-- PROVIDED RECORDS --
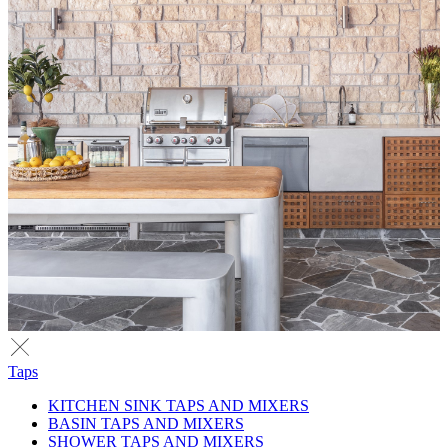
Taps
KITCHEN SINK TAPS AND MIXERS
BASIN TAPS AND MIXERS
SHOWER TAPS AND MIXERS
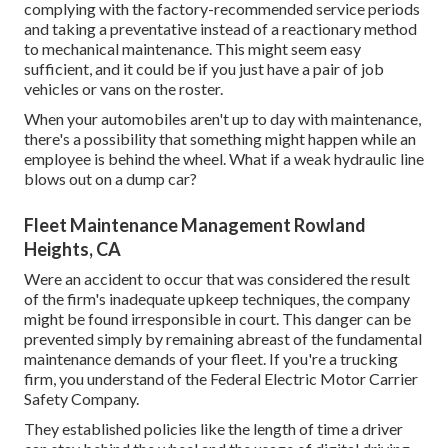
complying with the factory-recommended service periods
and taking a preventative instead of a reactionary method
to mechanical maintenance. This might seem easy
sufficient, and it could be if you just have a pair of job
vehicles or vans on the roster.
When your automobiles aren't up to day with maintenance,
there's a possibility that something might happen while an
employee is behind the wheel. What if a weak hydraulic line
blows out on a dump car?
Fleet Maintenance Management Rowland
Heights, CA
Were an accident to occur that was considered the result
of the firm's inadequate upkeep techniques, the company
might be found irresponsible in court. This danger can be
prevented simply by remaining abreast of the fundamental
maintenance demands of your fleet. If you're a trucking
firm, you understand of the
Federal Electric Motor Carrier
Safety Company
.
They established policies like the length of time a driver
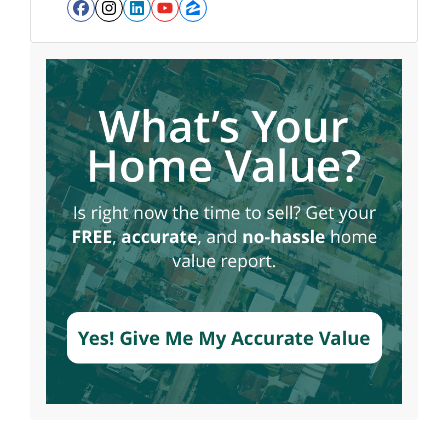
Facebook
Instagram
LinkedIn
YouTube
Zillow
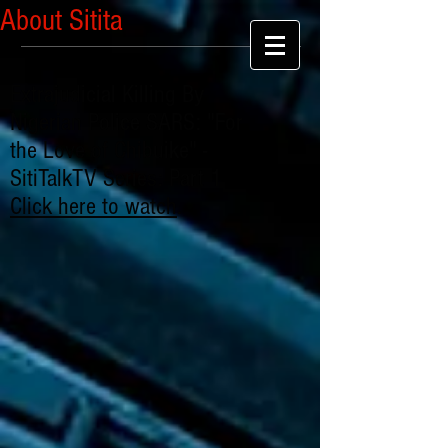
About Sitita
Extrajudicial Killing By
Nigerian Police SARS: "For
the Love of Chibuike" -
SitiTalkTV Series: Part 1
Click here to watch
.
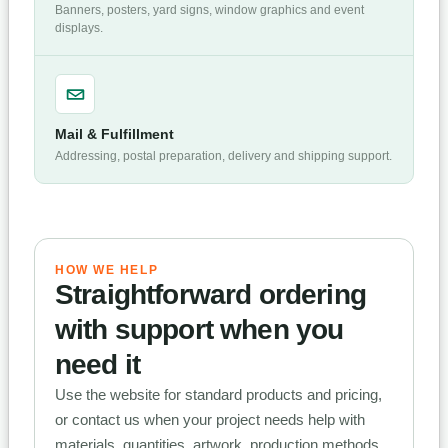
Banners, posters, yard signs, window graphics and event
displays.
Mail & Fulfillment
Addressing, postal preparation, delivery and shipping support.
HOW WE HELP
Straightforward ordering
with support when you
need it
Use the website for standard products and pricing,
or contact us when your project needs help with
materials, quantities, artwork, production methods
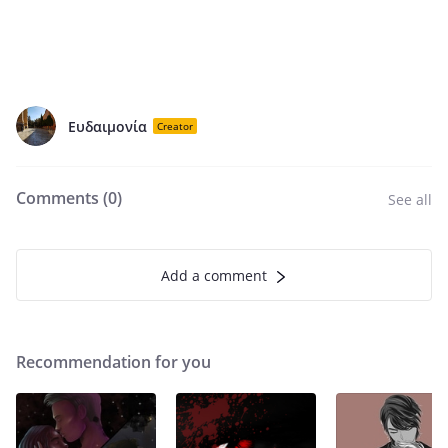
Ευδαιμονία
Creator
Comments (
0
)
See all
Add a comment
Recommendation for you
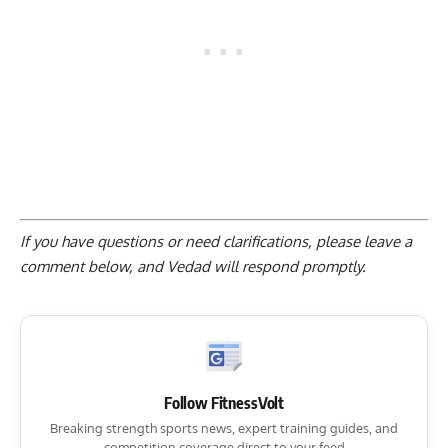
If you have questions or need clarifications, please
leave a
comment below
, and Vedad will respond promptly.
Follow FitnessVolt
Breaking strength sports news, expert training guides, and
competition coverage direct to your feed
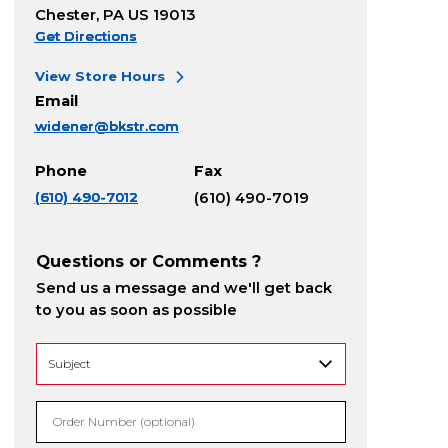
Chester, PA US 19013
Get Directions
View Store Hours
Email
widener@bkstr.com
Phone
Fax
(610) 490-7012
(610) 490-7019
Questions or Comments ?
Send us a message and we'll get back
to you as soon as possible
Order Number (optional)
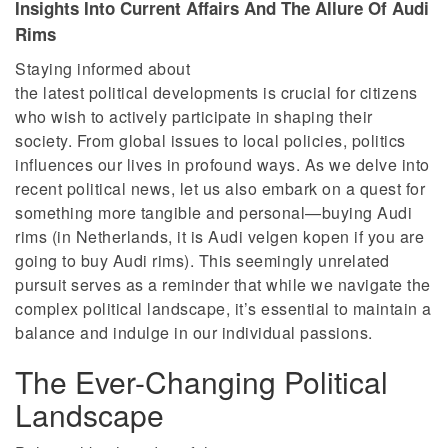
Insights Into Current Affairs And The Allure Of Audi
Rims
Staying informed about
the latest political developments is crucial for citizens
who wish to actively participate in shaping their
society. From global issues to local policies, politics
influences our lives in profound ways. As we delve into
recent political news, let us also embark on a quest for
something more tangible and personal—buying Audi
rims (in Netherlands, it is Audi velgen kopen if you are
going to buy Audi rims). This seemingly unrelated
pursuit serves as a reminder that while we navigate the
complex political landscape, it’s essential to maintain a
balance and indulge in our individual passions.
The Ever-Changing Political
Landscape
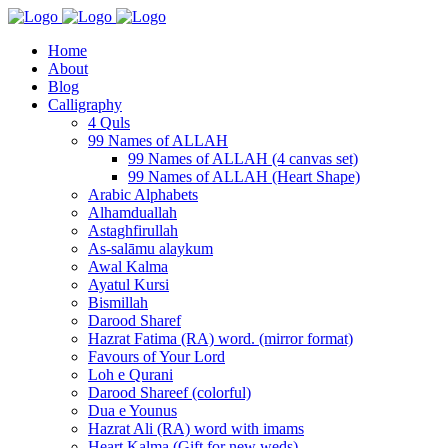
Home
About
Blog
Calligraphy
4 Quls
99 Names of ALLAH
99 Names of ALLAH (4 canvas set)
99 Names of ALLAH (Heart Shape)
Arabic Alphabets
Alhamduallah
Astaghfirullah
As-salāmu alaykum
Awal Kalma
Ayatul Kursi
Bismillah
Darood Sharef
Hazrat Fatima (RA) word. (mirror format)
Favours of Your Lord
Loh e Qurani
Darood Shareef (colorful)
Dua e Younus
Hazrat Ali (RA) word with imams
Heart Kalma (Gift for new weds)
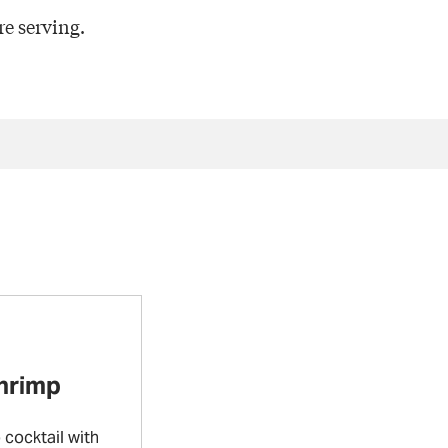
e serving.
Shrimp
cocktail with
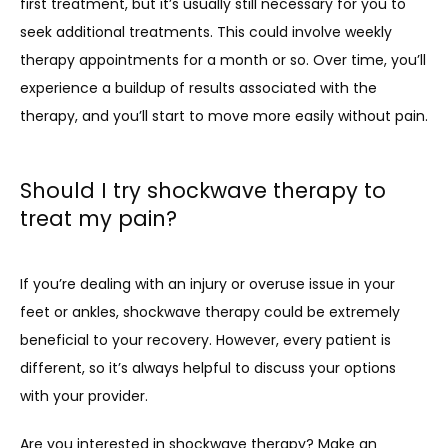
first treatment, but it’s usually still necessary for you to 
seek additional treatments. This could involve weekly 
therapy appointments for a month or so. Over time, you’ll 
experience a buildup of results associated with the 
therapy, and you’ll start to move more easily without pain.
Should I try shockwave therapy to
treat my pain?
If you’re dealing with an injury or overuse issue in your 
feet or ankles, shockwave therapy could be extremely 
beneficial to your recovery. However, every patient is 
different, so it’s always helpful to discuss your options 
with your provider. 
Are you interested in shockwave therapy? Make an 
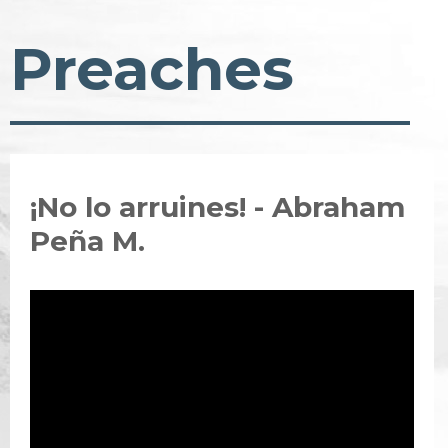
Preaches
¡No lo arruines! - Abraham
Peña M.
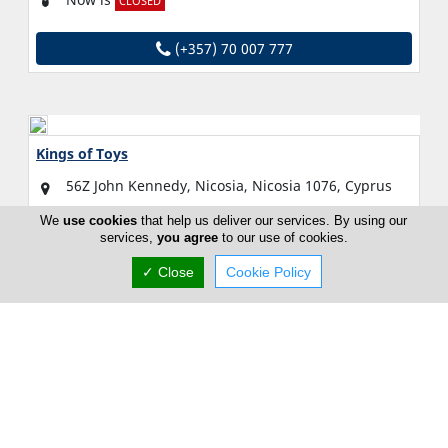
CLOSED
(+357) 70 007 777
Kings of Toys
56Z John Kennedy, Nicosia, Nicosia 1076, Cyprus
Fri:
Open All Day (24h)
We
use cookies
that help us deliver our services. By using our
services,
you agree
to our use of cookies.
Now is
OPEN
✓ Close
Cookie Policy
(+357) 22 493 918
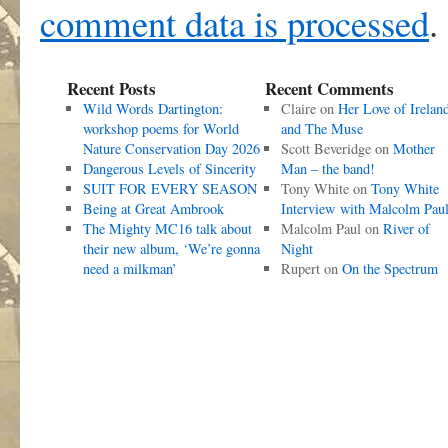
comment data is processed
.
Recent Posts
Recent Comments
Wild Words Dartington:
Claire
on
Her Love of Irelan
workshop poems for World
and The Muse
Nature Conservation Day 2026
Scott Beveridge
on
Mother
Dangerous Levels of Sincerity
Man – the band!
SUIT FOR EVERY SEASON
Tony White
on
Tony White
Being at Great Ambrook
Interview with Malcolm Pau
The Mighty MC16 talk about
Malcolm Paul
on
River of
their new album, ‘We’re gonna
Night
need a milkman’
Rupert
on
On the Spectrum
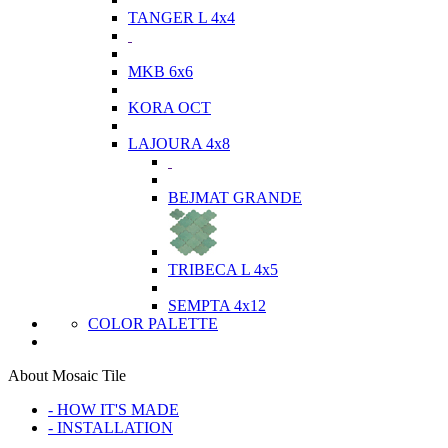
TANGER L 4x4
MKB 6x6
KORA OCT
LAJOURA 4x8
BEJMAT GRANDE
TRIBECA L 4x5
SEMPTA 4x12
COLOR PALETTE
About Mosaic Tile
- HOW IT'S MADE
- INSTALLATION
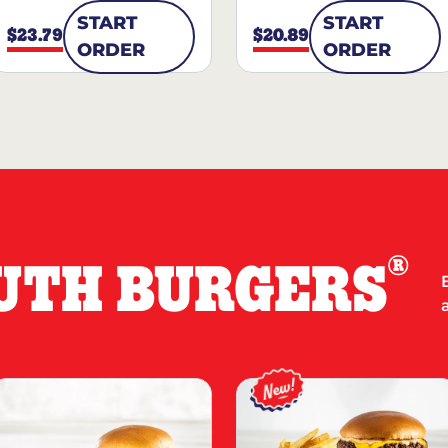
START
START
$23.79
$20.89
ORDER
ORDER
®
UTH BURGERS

-- DIRECTIVE --
Copy the text of all the entries again, replacing "Fleet Maintenance Management" with "Fleet Service Management" and leaving everything else unchanged. Leave the pictures out.

-- OUTPUT OF THE EXERCISE --
Taps
KITCHEN SINK TAPS AND MIXERS
BASIN TAPS AND MIXERS
SHOWER TAPS AND MIXERS
complying with the factory-recommended service periods
and taking a preventative instead of a reactionary method
to mechanical maintenance. This might seem easy
sufficient, and it could be if you just have a pair of job
vehicles or vans on the roster.
When your automobiles aren't up to day with maintenance,
there's a possibility that something might happen while an
employee is behind the wheel. What if a weak hydraulic line
blows out on a dump car?
Fleet Service Management Rowland
Heights, CA
Were an accident to occur that was considered the result
of the firm's inadequate upkeep techniques, the company
might be found irresponsible in court. This danger can be
prevented simply by remaining abreast of the fundamental
maintenance demands of your fleet. If you're a trucking
firm, you understand of the
Federal Electric Motor Carrier
Safety Company
.
They established policies like the length of time a driver
Facebook
Instagram
LinkedIn
YouTube
Zillow
About Sitita
Extrajudicial Killing By
Nigerian Police SARS: "For
the Love of Chibuike" -
SitiTalkTV Series: Part 1
Click here to watch
.
Banners, posters, yard signs, window graphics and event
displays.
Mail & Fulfillment
Addressing, postal preparation, delivery and shipping support.
HOW WE HELP
Straightforward ordering
with support when you
need it
Use the website for standard products and pricing,
or contact us when your project needs help with
materials, quantities, artwork, production methods
Ευδαιμονία
Creator
Comments (
0
)
See all
Add a comment
Recommendation for you
If you have questions or need clarifications, please
leave a
comment below
, and Vedad will respond promptly.
Follow FitnessVolt
Breaking strength sports news, expert training guides, and
competition coverage direct to your feed
Chester, PA US 19013
Get Directions
View Store Hours
Email
widener@bkstr.com
Phone
Fax
(610) 490-7012
(610) 490-7019
Questions or Comments ?
Send us a message and we'll get back
to you as soon as possible
Order Number (optional)
Insights Into Current Affairs And The Allure Of Audi
Rims
Staying informed about
the latest political developments is crucial for citizens
who wish to actively participate in shaping their
society. From global issues to local policies, politics
influences our lives in profound ways. As we delve into
recent political news, let us also embark on a quest for
something more tangible and personal—buying Audi
rims (in Netherlands, it is Audi velgen kopen if you are
going to buy Audi rims). This seemingly unrelated
pursuit serves as a reminder that while we navigate the
complex political landscape, it’s essential to maintain a
balance and indulge in our individual passions.
The Ever-Changing Political
Landscape
Home
About
Blog
Calligraphy
4 Quls
99 Names of ALLAH
99 Names of ALLAH (4 canvas set)
99 Names of ALLAH (Heart Shape)
Arabic Alphabets
Alhamduallah
Astaghfirullah
As-salāmu alaykum
Awal Kalma
Ayatul Kursi
Bismillah
Darood Sharef
Hazrat Fatima (RA) word. (mirror format)
Favours of Your Lord
Loh e Qurani
Darood Shareef (colorful)
Dua e Younus
Hazrat Ali (RA) word with imams
Heart Kalma (Gift for new weds)
e serving.
Shrimp
cocktail with
first treatment, but it’s usually still necessary for you to 
seek additional treatments. This could involve weekly 
therapy appointments for a month or so. Over time, you’ll 
experience a buildup of results associated with the 
therapy, and you’ll start to move more easily without pain.
Should I try shockwave therapy to
treat my pain?
If you’re dealing with an injury or overuse issue in your 
feet or ankles, shockwave therapy could be extremely 
beneficial to your recovery. However, every patient is 
different, so it’s always helpful to discuss your options 
with your provider. 
Are you interested in shockwave therapy? Make an 
Preaches
¡No lo arruines! - Abraham
Peña M.
CLOSED
(+357) 70 007 777
Kings of Toys
56Z John Kennedy, Nicosia, Nicosia 1076, Cyprus
Fri:
Open All Day (24h)
We
use cookies
that help us deliver our services. By using our
services,
you agree
to our use of cookies.
Now is
OPEN
✓ Close
Cookie Policy
(+357) 22 493 918
comment data is processed
.
Recent Posts
Recent Comments
Wild Words Dartington:
Claire
on
Her Love of Irelan
workshop poems for World
and The Muse
Nature Conservation Day 2026
Scott Beveridge
on
Mother
Dangerous Levels of Sincerity
Man – the band!
SUIT FOR EVERY SEASON
Tony White
on
Tony White
Being at Great Ambrook
Interview with Malcolm Pau
The Mighty MC16 talk about
Malcolm Paul
on
River of
their new album, ‘We’re gonna
Night
need a milkman’
Rupert
on
On the Spectrum
TANGER L 4x4
MKB 6x6
KORA OCT
LAJOURA 4x8
BEJMAT GRANDE
TRIBECA L 4x5
SEMPTA 4x12
COLOR PALETTE
About Mosaic Tile
- HOW IT'S MADE
- INSTALLATION
START
START
$23.79
$20.89
ORDER
ORDER
®
UTH BURGERS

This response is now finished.